What needs to be done ▸ The expected output is the full set of entries, printed exactly, without pictures.

[Page images and extracted text]
Segment Open

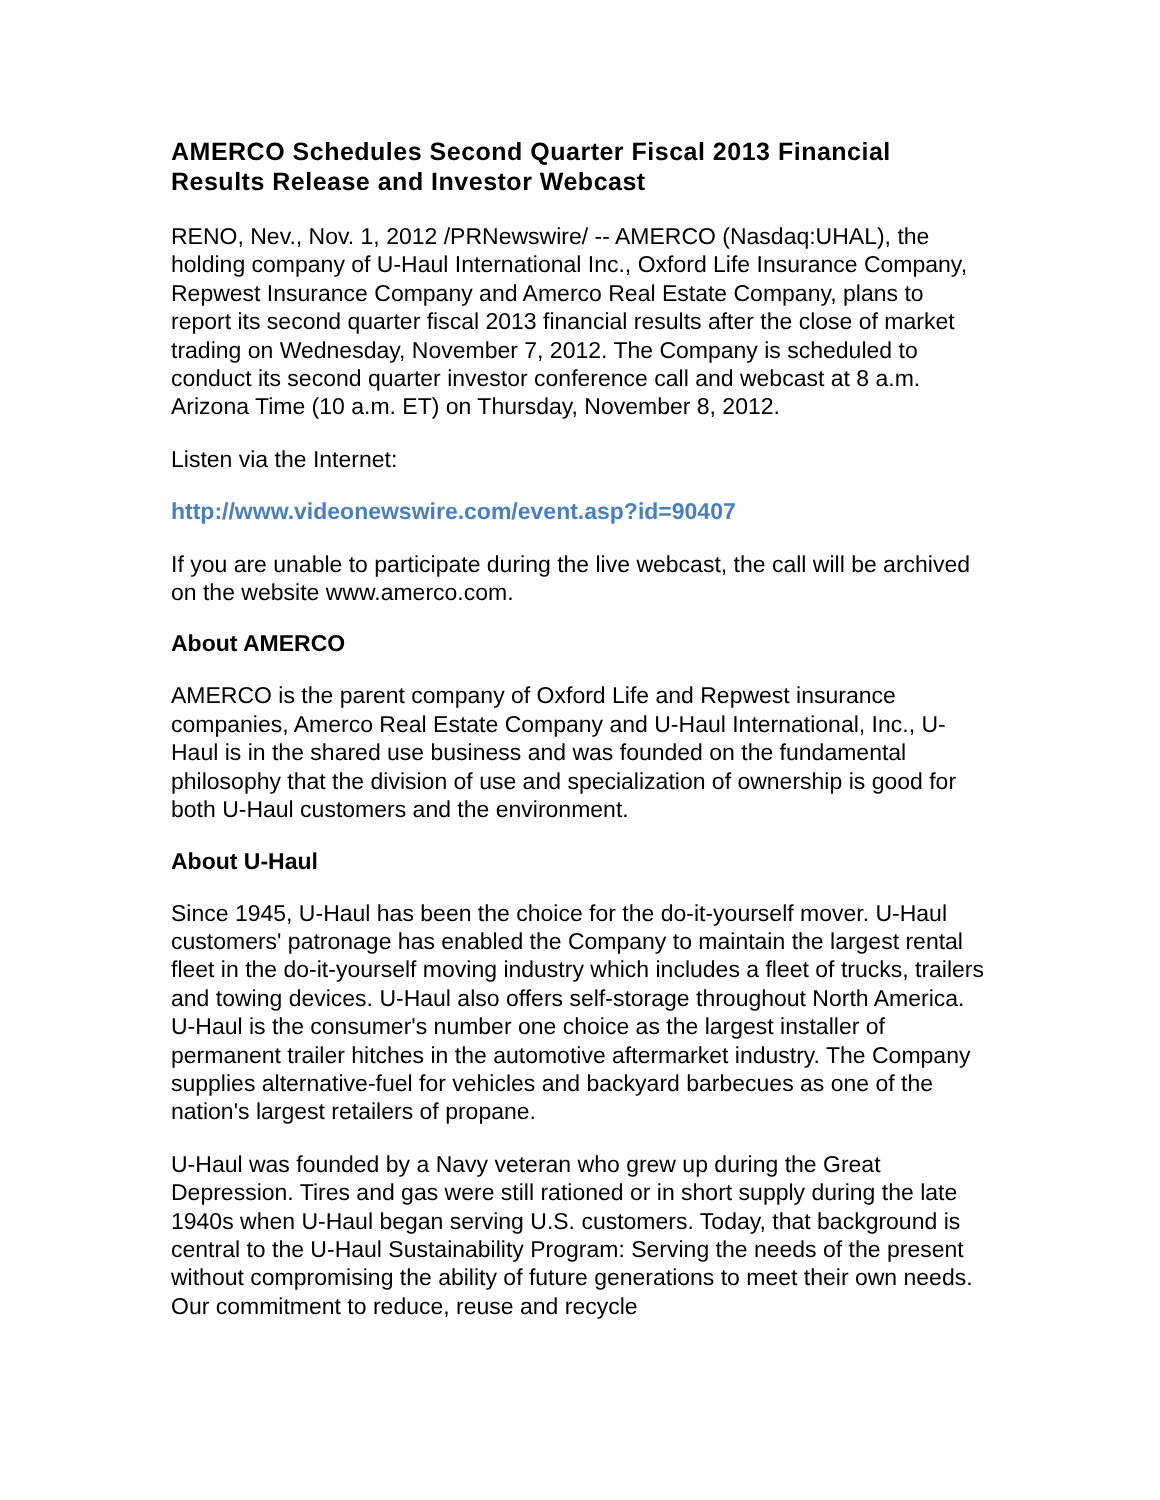AMERCO Schedules Second Quarter Fiscal 2013 Financial Results Release and Investor Webcast
RENO, Nev., Nov. 1, 2012 /PRNewswire/ -- AMERCO (Nasdaq:UHAL), the holding company of U-Haul International Inc., Oxford Life Insurance Company, Repwest Insurance Company and Amerco Real Estate Company, plans to report its second quarter fiscal 2013 financial results after the close of market trading on Wednesday, November 7, 2012. The Company is scheduled to conduct its second quarter investor conference call and webcast at 8 a.m. Arizona Time (10 a.m. ET) on Thursday, November 8, 2012.
Listen via the Internet:
http://www.videonewswire.com/event.asp?id=90407
If you are unable to participate during the live webcast, the call will be archived on the website www.amerco.com.
About AMERCO
AMERCO is the parent company of Oxford Life and Repwest insurance companies, Amerco Real Estate Company and U-Haul International, Inc., U-Haul is in the shared use business and was founded on the fundamental philosophy that the division of use and specialization of ownership is good for both U-Haul customers and the environment.
About U-Haul
Since 1945, U-Haul has been the choice for the do-it-yourself mover. U-Haul customers' patronage has enabled the Company to maintain the largest rental fleet in the do-it-yourself moving industry which includes a fleet of trucks, trailers and towing devices. U-Haul also offers self-storage throughout North America. U-Haul is the consumer's number one choice as the largest installer of permanent trailer hitches in the automotive aftermarket industry. The Company supplies alternative-fuel for vehicles and backyard barbecues as one of the nation's largest retailers of propane.
U-Haul was founded by a Navy veteran who grew up during the Great Depression. Tires and gas were still rationed or in short supply during the late 1940s when U-Haul began serving U.S. customers. Today, that background is central to the U-Haul Sustainability Program: Serving the needs of the present without compromising the ability of future generations to meet their own needs. Our commitment to reduce, reuse and recycle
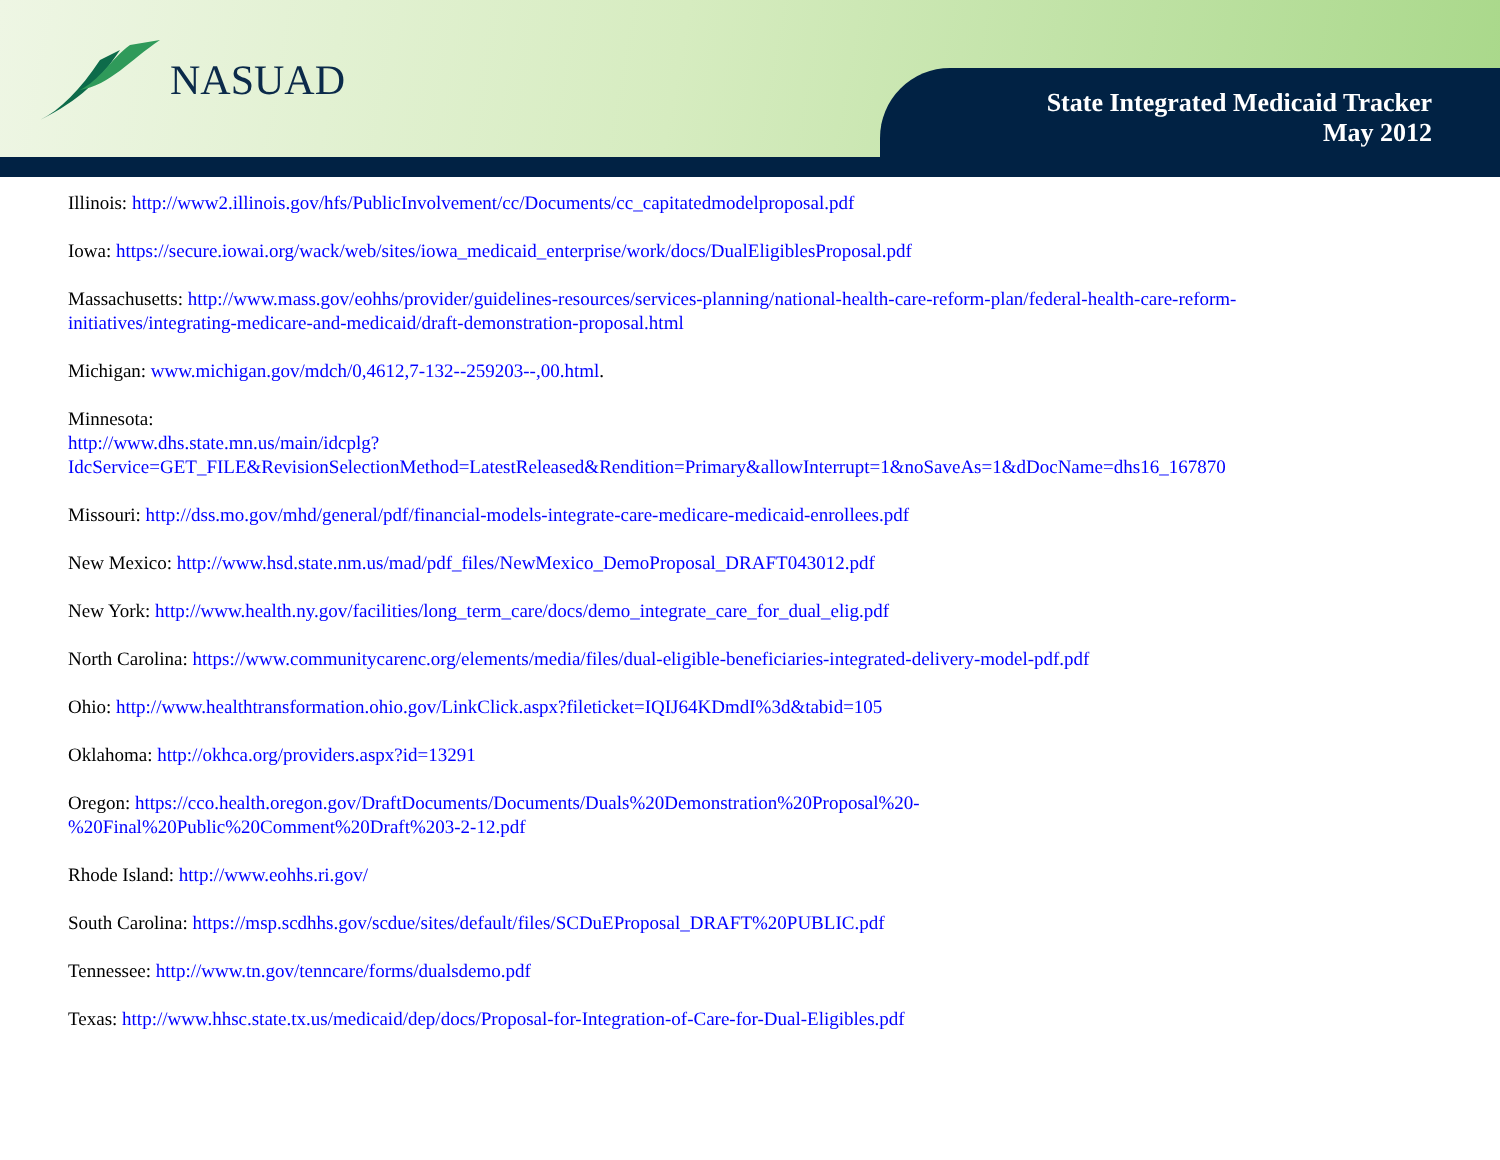NASUAD
State Integrated Medicaid Tracker
May 2012
Illinois: http://www2.illinois.gov/hfs/PublicInvolvement/cc/Documents/cc_capitatedmodelproposal.pdf
Iowa: https://secure.iowai.org/wack/web/sites/iowa_medicaid_enterprise/work/docs/DualEligiblesProposal.pdf
Massachusetts: http://www.mass.gov/eohhs/provider/guidelines-resources/services-planning/national-health-care-reform-plan/federal-health-care-reform-initiatives/integrating-medicare-and-medicaid/draft-demonstration-proposal.html
Michigan: www.michigan.gov/mdch/0,4612,7-132--259203--,00.html.
Minnesota:
http://www.dhs.state.mn.us/main/idcplg?IdcService=GET_FILE&RevisionSelectionMethod=LatestReleased&Rendition=Primary&allowInterrupt=1&noSaveAs=1&dDocName=dhs16_167870
Missouri: http://dss.mo.gov/mhd/general/pdf/financial-models-integrate-care-medicare-medicaid-enrollees.pdf
New Mexico: http://www.hsd.state.nm.us/mad/pdf_files/NewMexico_DemoProposal_DRAFT043012.pdf
New York: http://www.health.ny.gov/facilities/long_term_care/docs/demo_integrate_care_for_dual_elig.pdf
North Carolina: https://www.communitycarenc.org/elements/media/files/dual-eligible-beneficiaries-integrated-delivery-model-pdf.pdf
Ohio: http://www.healthtransformation.ohio.gov/LinkClick.aspx?fileticket=IQIJ64KDmdI%3d&tabid=105
Oklahoma: http://okhca.org/providers.aspx?id=13291
Oregon: https://cco.health.oregon.gov/DraftDocuments/Documents/Duals%20Demonstration%20Proposal%20-
%20Final%20Public%20Comment%20Draft%203-2-12.pdf
Rhode Island: http://www.eohhs.ri.gov/
South Carolina: https://msp.scdhhs.gov/scdue/sites/default/files/SCDuEProposal_DRAFT%20PUBLIC.pdf
Tennessee: http://www.tn.gov/tenncare/forms/dualsdemo.pdf
Texas: http://www.hhsc.state.tx.us/medicaid/dep/docs/Proposal-for-Integration-of-Care-for-Dual-Eligibles.pdf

Segment Closed

Task output ▸
AMERCO Schedules Second Quarter Fiscal 2013 Financial Results Release and Investor Webcast
RENO, Nev., Nov. 1, 2012 /PRNewswire/ -- AMERCO (Nasdaq:UHAL), the holding company of U-Haul International Inc., Oxford Life Insurance Company, Repwest Insurance Company and Amerco Real Estate Company, plans to report its second quarter fiscal 2013 financial results after the close of market trading on Wednesday, November 7, 2012. The Company is scheduled to conduct its second quarter investor conference call and webcast at 8 a.m. Arizona Time (10 a.m. ET) on Thursday, November 8, 2012.
Listen via the Internet:
http://www.videonewswire.com/event.asp?id=90407
If you are unable to participate during the live webcast, the call will be archived on the website www.amerco.com.
About AMERCO
AMERCO is the parent company of Oxford Life and Repwest insurance companies, Amerco Real Estate Company and U-Haul International, Inc., U-Haul is in the shared use business and was founded on the fundamental philosophy that the division of use and specialization of ownership is good for both U-Haul customers and the environment.
About U-Haul
Since 1945, U-Haul has been the choice for the do-it-yourself mover. U-Haul customers' patronage has enabled the Company to maintain the largest rental fleet in the do-it-yourself moving industry which includes a fleet of trucks, trailers and towing devices. U-Haul also offers self-storage throughout North America. U-Haul is the consumer's number one choice as the largest installer of permanent trailer hitches in the automotive aftermarket industry. The Company supplies alternative-fuel for vehicles and backyard barbecues as one of the nation's largest retailers of propane.
U-Haul was founded by a Navy veteran who grew up during the Great Depression. Tires and gas were still rationed or in short supply during the late 1940s when U-Haul began serving U.S. customers. Today, that background is central to the U-Haul Sustainability Program: Serving the needs of the present without compromising the ability of future generations to meet their own needs. Our commitment to reduce, reuse and recycle
NASUAD
State Integrated Medicaid Tracker
May 2012
Illinois: http://www2.illinois.gov/hfs/PublicInvolvement/cc/Documents/cc_capitatedmodelproposal.pdf
Iowa: https://secure.iowai.org/wack/web/sites/iowa_medicaid_enterprise/work/docs/DualEligiblesProposal.pdf
Massachusetts: http://www.mass.gov/eohhs/provider/guidelines-resources/services-planning/national-health-care-reform-plan/federal-health-care-reform-initiatives/integrating-medicare-and-medicaid/draft-demonstration-proposal.html
Michigan: www.michigan.gov/mdch/0,4612,7-132--259203--,00.html.
Minnesota:
http://www.dhs.state.mn.us/main/idcplg?IdcService=GET_FILE&RevisionSelectionMethod=LatestReleased&Rendition=Primary&allowInterrupt=1&noSaveAs=1&dDocName=dhs16_167870
Missouri: http://dss.mo.gov/mhd/general/pdf/financial-models-integrate-care-medicare-medicaid-enrollees.pdf
New Mexico: http://www.hsd.state.nm.us/mad/pdf_files/NewMexico_DemoProposal_DRAFT043012.pdf
New York: http://www.health.ny.gov/facilities/long_term_care/docs/demo_integrate_care_for_dual_elig.pdf
North Carolina: https://www.communitycarenc.org/elements/media/files/dual-eligible-beneficiaries-integrated-delivery-model-pdf.pdf
Ohio: http://www.healthtransformation.ohio.gov/LinkClick.aspx?fileticket=IQIJ64KDmdI%3d&tabid=105
Oklahoma: http://okhca.org/providers.aspx?id=13291
Oregon: https://cco.health.oregon.gov/DraftDocuments/Documents/Duals%20Demonstration%20Proposal%20-
%20Final%20Public%20Comment%20Draft%203-2-12.pdf
Rhode Island: http://www.eohhs.ri.gov/
South Carolina: https://msp.scdhhs.gov/scdue/sites/default/files/SCDuEProposal_DRAFT%20PUBLIC.pdf
Tennessee: http://www.tn.gov/tenncare/forms/dualsdemo.pdf
Texas: http://www.hhsc.state.tx.us/medicaid/dep/docs/Proposal-for-Integration-of-Care-for-Dual-Eligibles.pdf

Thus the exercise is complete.